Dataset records

»»

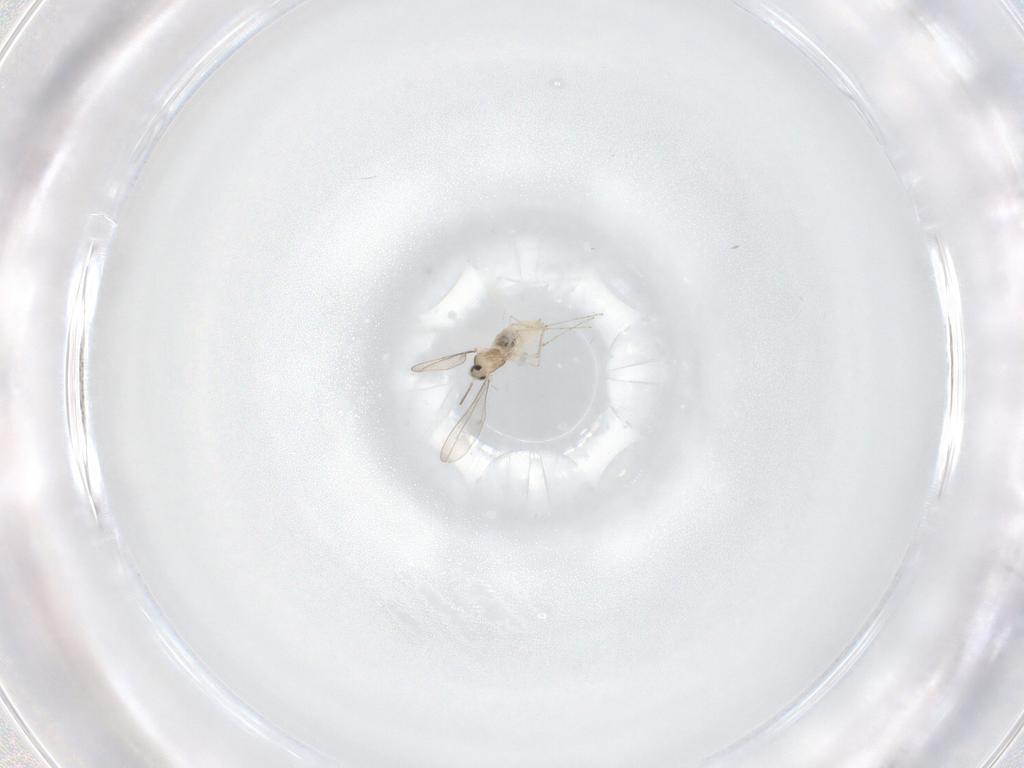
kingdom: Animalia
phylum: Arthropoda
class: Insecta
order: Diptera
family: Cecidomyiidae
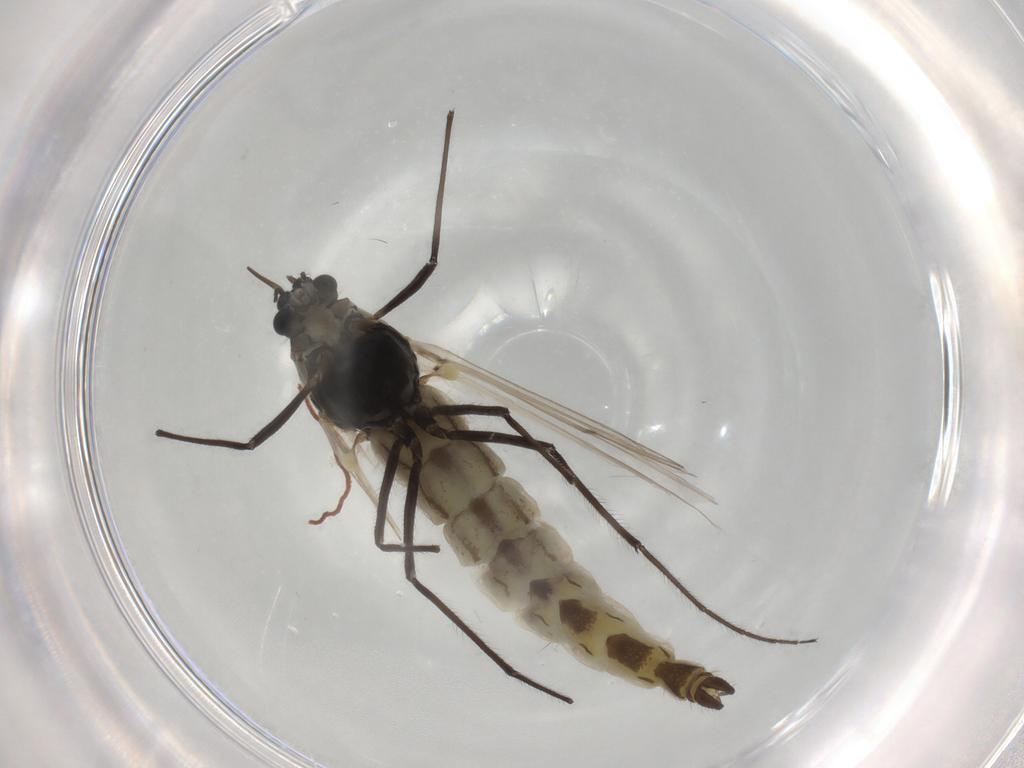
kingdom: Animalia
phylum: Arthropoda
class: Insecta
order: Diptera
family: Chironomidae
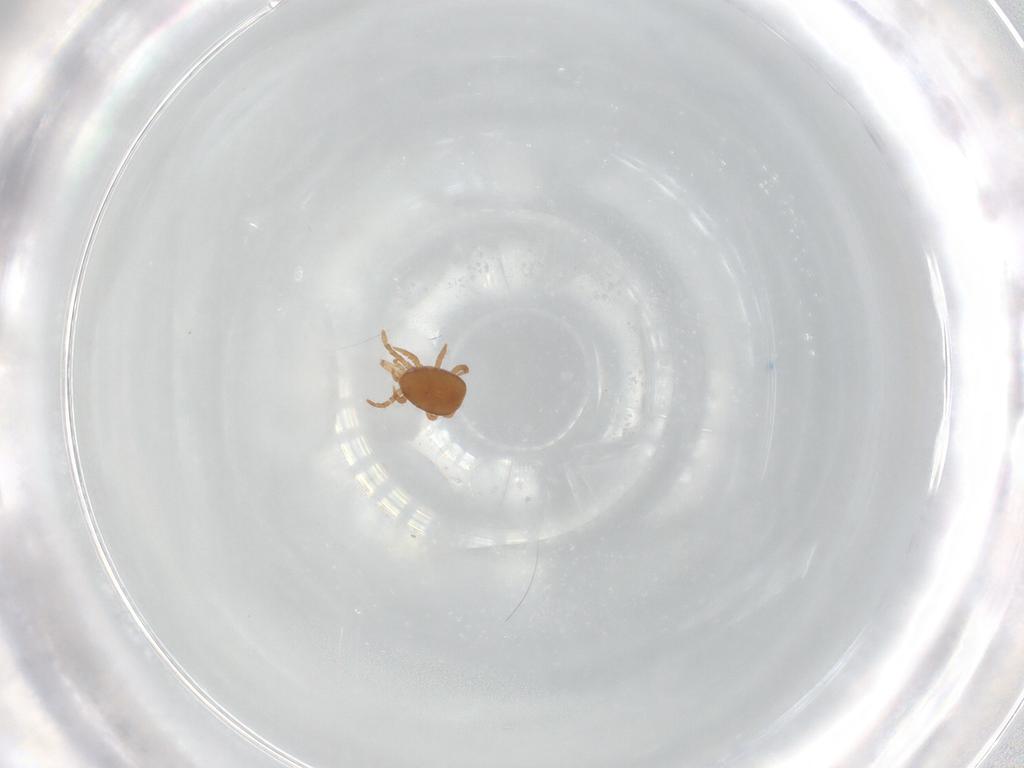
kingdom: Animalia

««

■ Task to complete ■
Can you rewrite every line of the records above as a JSON list of strings, one string per line, with blank lines and the pictures left out?

■ Right answer ■
[
  "kingdom: Animalia",
  "phylum: Arthropoda",
  "class: Insecta",
  "order: Diptera",
  "family: Cecidomyiidae",
  "kingdom: Animalia",
  "phylum: Arthropoda",
  "class: Insecta",
  "order: Diptera",
  "family: Chironomidae",
  "kingdom: Animalia"
]